Requirement
Go over the data and keep only the lines that include "Đông".

=== Records to process ===

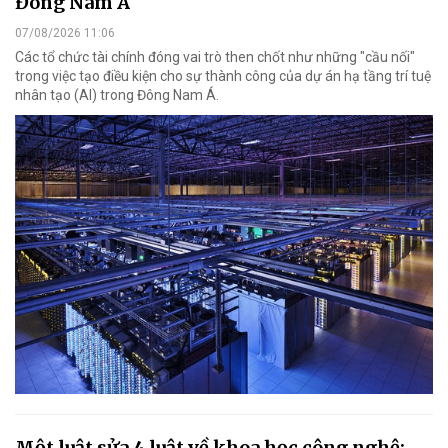
Đông Nam Á
07/08/2026 11:06
Các tổ chức tài chính đóng vai trò then chốt như những "cầu nối"
trong việc tạo điều kiện cho sự thành công của dự án hạ tầng trí tuệ
nhân tạo (AI) trong Đông Nam Á.
Một luật sửa 4 luật về khoa học công nghệ:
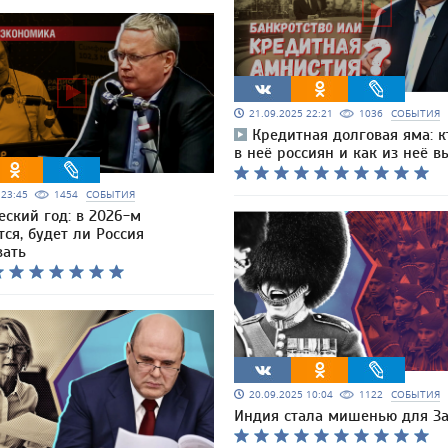
21.09.2025 22:21
1036
СОБЫТИЯ
Кредитная долговая яма: к
в неё россиян и как из неё в
5 23:45
1454
СОБЫТИЯ
еский год: в 2026-м
ся, будет ли Россия
вать
20.09.2025 10:04
1122
СОБЫТИЯ
Индия стала мишенью для З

===

Response
Đông Nam Á
nhân tạo (AI) trong Đông Nam Á.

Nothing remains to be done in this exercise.